---------- Task data

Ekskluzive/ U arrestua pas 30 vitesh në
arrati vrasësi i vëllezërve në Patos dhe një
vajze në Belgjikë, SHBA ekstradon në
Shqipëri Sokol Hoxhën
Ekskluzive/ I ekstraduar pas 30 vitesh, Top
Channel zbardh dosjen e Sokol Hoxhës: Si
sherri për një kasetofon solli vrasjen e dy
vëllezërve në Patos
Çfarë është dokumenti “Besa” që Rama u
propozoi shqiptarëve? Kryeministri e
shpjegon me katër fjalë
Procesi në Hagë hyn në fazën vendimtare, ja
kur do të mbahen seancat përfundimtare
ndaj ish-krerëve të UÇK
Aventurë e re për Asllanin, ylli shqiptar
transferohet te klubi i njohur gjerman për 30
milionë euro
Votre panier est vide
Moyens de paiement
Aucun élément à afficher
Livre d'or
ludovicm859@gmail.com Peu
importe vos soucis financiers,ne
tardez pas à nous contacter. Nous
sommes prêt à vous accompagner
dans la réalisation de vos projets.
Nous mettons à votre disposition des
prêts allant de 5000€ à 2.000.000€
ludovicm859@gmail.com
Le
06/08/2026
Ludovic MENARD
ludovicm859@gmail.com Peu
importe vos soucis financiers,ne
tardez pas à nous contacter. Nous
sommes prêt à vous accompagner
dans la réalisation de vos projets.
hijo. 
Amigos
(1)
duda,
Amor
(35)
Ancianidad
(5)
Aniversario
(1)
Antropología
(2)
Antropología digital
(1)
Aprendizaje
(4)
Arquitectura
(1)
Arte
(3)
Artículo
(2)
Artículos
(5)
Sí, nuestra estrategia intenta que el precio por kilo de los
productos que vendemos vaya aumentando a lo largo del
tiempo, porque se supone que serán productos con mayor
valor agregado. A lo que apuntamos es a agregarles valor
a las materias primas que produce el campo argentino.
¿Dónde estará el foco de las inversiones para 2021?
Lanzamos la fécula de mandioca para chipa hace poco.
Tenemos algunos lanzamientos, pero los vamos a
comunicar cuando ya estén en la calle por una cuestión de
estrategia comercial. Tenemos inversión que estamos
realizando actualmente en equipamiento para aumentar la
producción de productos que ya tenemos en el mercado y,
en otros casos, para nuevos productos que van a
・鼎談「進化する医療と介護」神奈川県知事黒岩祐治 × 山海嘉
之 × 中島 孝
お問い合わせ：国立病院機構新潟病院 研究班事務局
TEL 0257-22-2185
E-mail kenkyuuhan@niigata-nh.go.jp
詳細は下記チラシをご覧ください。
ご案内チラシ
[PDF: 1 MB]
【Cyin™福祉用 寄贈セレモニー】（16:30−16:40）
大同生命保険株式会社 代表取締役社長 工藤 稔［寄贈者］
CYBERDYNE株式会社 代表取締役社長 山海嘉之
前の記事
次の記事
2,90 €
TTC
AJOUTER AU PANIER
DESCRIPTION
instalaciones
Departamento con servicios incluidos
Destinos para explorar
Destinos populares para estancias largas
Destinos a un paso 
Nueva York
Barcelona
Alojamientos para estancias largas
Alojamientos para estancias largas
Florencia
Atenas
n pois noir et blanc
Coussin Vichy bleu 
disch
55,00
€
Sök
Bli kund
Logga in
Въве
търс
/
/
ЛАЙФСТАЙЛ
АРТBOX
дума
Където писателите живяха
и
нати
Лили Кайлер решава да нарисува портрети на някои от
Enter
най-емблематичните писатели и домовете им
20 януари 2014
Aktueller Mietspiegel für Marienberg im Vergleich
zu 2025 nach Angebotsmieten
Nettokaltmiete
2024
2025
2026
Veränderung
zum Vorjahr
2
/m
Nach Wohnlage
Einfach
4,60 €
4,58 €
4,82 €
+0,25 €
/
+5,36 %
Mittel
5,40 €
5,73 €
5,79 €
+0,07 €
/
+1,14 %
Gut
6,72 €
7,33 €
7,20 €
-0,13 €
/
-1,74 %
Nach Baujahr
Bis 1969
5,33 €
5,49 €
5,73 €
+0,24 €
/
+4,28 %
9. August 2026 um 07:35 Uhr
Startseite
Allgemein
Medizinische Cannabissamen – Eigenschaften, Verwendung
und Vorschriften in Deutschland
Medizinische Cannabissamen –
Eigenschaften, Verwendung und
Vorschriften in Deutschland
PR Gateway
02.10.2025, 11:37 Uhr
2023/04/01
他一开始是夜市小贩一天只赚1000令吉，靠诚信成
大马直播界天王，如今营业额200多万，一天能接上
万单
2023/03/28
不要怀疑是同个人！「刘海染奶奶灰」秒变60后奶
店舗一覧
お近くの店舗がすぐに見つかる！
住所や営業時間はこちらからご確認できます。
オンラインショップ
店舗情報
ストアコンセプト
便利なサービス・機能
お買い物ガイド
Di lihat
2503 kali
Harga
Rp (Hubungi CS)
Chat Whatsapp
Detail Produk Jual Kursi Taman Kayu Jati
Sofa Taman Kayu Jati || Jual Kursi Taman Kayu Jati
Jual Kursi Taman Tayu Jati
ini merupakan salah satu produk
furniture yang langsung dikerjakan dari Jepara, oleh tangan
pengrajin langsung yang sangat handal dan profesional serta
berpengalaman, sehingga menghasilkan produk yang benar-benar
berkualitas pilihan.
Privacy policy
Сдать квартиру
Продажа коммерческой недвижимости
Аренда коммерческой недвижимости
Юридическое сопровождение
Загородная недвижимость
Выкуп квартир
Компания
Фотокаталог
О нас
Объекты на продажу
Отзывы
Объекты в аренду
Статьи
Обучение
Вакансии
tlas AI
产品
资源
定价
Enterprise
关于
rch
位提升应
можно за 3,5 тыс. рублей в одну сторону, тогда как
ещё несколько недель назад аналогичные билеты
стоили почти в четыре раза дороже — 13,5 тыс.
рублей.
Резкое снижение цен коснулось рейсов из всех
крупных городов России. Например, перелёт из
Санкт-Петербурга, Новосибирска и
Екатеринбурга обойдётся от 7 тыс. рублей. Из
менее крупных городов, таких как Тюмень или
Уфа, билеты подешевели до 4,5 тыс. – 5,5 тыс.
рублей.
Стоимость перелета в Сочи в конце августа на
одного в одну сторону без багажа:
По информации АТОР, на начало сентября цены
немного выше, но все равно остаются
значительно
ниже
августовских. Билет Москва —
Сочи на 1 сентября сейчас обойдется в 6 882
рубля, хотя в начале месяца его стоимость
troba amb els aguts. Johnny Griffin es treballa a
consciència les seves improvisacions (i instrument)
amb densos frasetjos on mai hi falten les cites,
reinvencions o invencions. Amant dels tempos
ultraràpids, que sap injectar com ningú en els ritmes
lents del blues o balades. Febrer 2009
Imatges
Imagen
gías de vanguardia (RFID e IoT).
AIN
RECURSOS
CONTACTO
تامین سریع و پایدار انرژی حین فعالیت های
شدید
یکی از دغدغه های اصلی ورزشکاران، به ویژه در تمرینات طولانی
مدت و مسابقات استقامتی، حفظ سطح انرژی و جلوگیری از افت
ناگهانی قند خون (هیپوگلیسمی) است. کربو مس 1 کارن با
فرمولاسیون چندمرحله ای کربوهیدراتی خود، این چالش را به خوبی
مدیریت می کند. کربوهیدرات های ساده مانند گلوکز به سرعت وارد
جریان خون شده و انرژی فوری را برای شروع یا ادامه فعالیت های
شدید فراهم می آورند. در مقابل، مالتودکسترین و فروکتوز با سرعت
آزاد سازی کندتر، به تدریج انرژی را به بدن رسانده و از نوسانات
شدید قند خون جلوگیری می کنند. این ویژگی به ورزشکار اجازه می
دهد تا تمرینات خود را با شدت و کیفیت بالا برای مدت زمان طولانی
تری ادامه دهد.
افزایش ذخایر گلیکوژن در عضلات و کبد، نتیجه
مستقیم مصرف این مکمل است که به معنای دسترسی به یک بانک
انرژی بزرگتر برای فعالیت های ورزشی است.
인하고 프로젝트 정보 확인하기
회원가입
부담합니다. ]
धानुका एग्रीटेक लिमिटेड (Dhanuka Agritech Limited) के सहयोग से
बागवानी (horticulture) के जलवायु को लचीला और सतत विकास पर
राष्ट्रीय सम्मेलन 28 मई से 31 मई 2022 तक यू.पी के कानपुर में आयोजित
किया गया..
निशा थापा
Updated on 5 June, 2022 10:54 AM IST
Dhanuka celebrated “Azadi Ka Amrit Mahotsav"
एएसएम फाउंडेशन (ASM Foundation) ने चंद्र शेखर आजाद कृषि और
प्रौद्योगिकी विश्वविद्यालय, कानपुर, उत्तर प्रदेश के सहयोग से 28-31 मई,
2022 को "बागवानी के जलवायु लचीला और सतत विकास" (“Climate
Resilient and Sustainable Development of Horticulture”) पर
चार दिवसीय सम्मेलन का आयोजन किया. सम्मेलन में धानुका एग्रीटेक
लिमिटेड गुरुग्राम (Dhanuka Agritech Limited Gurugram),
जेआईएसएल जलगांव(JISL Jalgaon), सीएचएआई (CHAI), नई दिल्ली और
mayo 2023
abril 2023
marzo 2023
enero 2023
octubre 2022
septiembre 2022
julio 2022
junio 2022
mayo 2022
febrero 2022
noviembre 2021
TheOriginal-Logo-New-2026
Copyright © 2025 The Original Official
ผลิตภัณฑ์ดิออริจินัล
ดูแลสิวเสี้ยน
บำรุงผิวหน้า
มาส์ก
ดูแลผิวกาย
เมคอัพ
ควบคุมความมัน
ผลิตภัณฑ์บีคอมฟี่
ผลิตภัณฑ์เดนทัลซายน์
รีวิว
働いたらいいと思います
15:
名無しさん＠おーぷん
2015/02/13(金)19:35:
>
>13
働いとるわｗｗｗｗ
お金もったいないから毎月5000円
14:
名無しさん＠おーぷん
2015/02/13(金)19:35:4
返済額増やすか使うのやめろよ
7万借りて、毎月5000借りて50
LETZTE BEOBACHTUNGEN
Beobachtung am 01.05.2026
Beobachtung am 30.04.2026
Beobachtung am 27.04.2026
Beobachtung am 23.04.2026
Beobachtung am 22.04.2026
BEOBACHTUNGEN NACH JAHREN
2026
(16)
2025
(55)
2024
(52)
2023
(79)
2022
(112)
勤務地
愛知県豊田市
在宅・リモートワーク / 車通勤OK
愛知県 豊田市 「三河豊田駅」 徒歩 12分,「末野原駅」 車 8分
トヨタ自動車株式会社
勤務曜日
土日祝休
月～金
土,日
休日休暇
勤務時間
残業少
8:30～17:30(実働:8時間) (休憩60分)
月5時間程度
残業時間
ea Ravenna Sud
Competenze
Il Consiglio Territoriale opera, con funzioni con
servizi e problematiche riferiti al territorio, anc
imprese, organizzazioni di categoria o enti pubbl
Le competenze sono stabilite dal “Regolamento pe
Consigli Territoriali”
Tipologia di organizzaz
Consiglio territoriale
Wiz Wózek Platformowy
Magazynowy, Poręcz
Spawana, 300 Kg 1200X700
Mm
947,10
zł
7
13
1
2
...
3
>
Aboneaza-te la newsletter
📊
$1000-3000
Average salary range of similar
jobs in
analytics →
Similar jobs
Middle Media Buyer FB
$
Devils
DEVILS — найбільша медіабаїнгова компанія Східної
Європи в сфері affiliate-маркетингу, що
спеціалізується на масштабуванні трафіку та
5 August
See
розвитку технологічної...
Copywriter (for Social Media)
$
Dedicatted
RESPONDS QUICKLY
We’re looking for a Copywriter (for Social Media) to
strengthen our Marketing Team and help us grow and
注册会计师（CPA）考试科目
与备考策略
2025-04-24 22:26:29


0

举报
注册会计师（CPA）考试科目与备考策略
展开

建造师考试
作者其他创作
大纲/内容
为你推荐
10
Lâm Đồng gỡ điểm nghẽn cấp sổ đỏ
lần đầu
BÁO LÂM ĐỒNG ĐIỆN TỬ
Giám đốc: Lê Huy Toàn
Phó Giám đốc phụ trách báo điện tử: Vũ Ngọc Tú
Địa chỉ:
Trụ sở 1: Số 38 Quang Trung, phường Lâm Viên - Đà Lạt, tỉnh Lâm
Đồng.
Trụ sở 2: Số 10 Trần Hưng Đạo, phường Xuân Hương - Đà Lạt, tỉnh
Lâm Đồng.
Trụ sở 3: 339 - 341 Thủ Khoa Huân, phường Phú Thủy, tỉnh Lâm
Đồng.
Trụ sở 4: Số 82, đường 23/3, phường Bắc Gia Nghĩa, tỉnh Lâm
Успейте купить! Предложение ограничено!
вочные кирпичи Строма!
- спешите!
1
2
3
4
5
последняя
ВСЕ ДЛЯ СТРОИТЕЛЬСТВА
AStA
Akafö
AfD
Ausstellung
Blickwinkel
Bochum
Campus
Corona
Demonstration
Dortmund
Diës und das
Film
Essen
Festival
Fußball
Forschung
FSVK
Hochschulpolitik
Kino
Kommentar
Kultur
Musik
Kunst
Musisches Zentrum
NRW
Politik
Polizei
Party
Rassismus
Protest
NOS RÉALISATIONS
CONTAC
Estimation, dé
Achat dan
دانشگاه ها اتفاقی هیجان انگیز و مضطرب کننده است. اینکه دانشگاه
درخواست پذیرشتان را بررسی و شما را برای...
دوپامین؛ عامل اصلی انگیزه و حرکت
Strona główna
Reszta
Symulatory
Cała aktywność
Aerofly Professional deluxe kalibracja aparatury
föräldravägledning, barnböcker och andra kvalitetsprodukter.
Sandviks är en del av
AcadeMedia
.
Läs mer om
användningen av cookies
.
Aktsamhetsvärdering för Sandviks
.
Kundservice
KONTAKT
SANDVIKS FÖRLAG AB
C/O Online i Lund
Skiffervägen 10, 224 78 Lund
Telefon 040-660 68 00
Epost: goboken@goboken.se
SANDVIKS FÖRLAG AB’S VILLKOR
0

--------------------

▶ **Task to complete**: Above are the records; repeat exactly the lines from the one holding "Європи в сфері affiliate-маркетингу, що" down to the one holding "Aerofly Professional deluxe", end lines included.

▶ **Answer box**:
Європи в сфері affiliate-маркетингу, що
спеціалізується на масштабуванні трафіку та
5 August
See
розвитку технологічної...
Copywriter (for Social Media)
$
Dedicatted
RESPONDS QUICKLY
We’re looking for a Copywriter (for Social Media) to
strengthen our Marketing Team and help us grow and
注册会计师（CPA）考试科目
与备考策略
2025-04-24 22:26:29


0

举报
注册会计师（CPA）考试科目与备考策略
展开

建造师考试
作者其他创作
大纲/内容
为你推荐
10
Lâm Đồng gỡ điểm nghẽn cấp sổ đỏ
lần đầu
BÁO LÂM ĐỒNG ĐIỆN TỬ
Giám đốc: Lê Huy Toàn
Phó Giám đốc phụ trách báo điện tử: Vũ Ngọc Tú
Địa chỉ:
Trụ sở 1: Số 38 Quang Trung, phường Lâm Viên - Đà Lạt, tỉnh Lâm
Đồng.
Trụ sở 2: Số 10 Trần Hưng Đạo, phường Xuân Hương - Đà Lạt, tỉnh
Lâm Đồng.
Trụ sở 3: 339 - 341 Thủ Khoa Huân, phường Phú Thủy, tỉnh Lâm
Đồng.
Trụ sở 4: Số 82, đường 23/3, phường Bắc Gia Nghĩa, tỉnh Lâm
Успейте купить! Предложение ограничено!
вочные кирпичи Строма!
- спешите!
1
2
3
4
5
последняя
ВСЕ ДЛЯ СТРОИТЕЛЬСТВА
AStA
Akafö
AfD
Ausstellung
Blickwinkel
Bochum
Campus
Corona
Demonstration
Dortmund
Diës und das
Film
Essen
Festival
Fußball
Forschung
FSVK
Hochschulpolitik
Kino
Kommentar
Kultur
Musik
Kunst
Musisches Zentrum
NRW
Politik
Polizei
Party
Rassismus
Protest
NOS RÉALISATIONS
CONTAC
Estimation, dé
Achat dan
دانشگاه ها اتفاقی هیجان انگیز و مضطرب کننده است. اینکه دانشگاه
درخواست پذیرشتان را بررسی و شما را برای...
دوپامین؛ عامل اصلی انگیزه و حرکت
Strona główna
Reszta
Symulatory
Cała aktywność
Aerofly Professional deluxe kalibracja aparatury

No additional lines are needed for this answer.